European Commission wants to tackle Dutch letterbox companies

With more than 12,000 conduit companies, the Netherlands is a real letterbox paradise. From Pfizer, to Bono and all kinds of mafia bosses, anyone who has a little money and wants to pay as little tax as possible has one, says chairman of the European Parliament’s Tax Committee Paul Tang.

In that capacity, he will be scrutinizing the committee’s new bill in the near future and wanting to convince opposing member states of the need for a law. All member states and parliament still have to agree, but now that the proposal has been made, the discussion is more about the details than about whether there will be a law.

Big cleaning

“It is time for a major clean-up. The Netherlands is attracting criminal activities and is hurting neighboring countries financially, on a large scale,” he says. While we can miss the letterbox companies like a toothache, according to Tang.

According to interest group Tax Justice Network, EU countries lose about 10 billion euros annually in tax revenues due to Dutch firms and policy.

A commission of inquiry led by civil servant Bernard ter Haar recently concluded that the companies contribute only to a limited extent to the Dutch economy. Annually, an average of about 170 billion euros in interest, royalty and dividend payments flows to tax havens. In addition, criminal money is laundered in this way.

letterbox company

Letterbox companies are set up by companies to take advantage of the (tax) rules in a country. For example, less tax has to be paid or (parts of) companies can pass complicated rules. Usually there is no actual economic activity in the country of the letterbox company.

Report to tax authorities

If all goes well in the negotiations between the Commission, the Member States and the European Parliament, the law should come into force on 1 January 2024. This includes, among other things, that companies must report to European tax authorities if there are questions about activities. Following up on inspection requests will be made mandatory on pain of fines of at least 5 percent of turnover, the Commission’s proposal states.

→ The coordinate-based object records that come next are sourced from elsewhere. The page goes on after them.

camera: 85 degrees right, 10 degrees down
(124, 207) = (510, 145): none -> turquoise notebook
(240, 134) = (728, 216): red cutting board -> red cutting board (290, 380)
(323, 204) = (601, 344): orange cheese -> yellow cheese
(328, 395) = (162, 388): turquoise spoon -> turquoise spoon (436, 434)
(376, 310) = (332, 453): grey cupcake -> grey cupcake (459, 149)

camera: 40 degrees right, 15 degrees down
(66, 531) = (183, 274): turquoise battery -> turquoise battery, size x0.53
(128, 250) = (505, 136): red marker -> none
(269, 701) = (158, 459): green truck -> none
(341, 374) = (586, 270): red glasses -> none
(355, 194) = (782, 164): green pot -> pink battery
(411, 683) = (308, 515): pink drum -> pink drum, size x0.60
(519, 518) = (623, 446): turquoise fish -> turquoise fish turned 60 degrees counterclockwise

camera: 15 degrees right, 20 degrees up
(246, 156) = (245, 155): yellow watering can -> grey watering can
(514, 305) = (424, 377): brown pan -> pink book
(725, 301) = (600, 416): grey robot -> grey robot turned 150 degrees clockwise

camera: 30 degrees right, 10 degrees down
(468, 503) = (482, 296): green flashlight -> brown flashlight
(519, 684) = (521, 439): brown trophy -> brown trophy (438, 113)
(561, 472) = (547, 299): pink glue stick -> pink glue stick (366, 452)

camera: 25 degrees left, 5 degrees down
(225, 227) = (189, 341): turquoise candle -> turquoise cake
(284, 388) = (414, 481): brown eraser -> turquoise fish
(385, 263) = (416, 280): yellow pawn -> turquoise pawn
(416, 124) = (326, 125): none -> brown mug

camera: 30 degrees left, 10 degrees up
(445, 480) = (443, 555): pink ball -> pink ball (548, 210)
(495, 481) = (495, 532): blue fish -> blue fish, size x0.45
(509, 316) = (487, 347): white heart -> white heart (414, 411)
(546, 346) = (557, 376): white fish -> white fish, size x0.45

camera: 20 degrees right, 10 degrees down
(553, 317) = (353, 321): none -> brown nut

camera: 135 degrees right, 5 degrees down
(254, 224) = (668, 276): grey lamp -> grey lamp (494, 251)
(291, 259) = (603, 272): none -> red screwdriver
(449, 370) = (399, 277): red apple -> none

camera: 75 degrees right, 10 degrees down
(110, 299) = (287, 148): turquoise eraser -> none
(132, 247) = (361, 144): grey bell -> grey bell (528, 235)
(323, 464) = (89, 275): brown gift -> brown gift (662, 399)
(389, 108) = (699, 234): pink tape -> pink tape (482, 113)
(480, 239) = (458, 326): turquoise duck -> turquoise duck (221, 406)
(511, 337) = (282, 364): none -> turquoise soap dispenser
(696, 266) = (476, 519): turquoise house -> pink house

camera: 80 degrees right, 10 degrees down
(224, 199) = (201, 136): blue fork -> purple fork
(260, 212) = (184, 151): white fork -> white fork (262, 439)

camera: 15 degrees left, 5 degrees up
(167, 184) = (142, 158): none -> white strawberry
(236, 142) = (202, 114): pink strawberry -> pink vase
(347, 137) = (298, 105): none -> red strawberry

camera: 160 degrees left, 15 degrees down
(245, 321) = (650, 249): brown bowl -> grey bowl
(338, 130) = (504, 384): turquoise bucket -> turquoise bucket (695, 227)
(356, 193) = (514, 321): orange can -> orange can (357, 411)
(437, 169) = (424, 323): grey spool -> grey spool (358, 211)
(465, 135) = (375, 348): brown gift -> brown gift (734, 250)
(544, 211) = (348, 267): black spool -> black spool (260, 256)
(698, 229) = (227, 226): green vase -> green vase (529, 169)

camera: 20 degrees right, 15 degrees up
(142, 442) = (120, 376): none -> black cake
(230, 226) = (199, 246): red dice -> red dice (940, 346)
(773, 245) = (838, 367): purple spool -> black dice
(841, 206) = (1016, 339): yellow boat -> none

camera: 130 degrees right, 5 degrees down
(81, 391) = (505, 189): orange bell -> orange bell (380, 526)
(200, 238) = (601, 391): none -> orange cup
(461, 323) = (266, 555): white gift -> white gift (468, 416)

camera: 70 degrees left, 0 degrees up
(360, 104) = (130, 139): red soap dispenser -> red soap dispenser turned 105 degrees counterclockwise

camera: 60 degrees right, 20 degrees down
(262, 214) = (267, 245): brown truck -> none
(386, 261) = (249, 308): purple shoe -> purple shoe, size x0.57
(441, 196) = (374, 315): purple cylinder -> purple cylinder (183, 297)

“That quickly runs into the millions,” said Tang. Tax authorities are currently already exchanging information internationally via a database, which is intended to be expanded.

Don’t take advantage anymore

The law must ensure that letterbox companies can no longer just profit from applicable tax rules or treaties. For example, under European law no tax may now be levied on money flows between EU countries, but that has to change for letterbox companies.

The Netherlands has traditionally been an attractive location for letterbox companies, thanks to the many tax treaties concluded with other countries. These prevent, for example, that a company has to pay tax in several countries on the same economic activity.

But that too must change. With the new law, this advantage no longer applies to letterbox companies, because the country where the money flow originates may also collect tax.

Definition uncertain

Ultimately, the benefits should disappear. But the precise definition of a letterbox company is still sensitive, Tang knows. The law focuses on ‘risky companies’. These are companies that have a lot of income from indirect money flows such as royalties or dividends and often operate internationally with a minimum of manpower. But there is still a lot of discussion about this.

Letterbox paradise The Netherlands has in any case promised to play a leading role in making the EU more effective and to cooperate internationally against tax avoidance, according to the coalition agreement.

The Ter Haar Committee also recommends sound international policy. Until now, the Netherlands has taken some measures, but the effects are not yet really visible.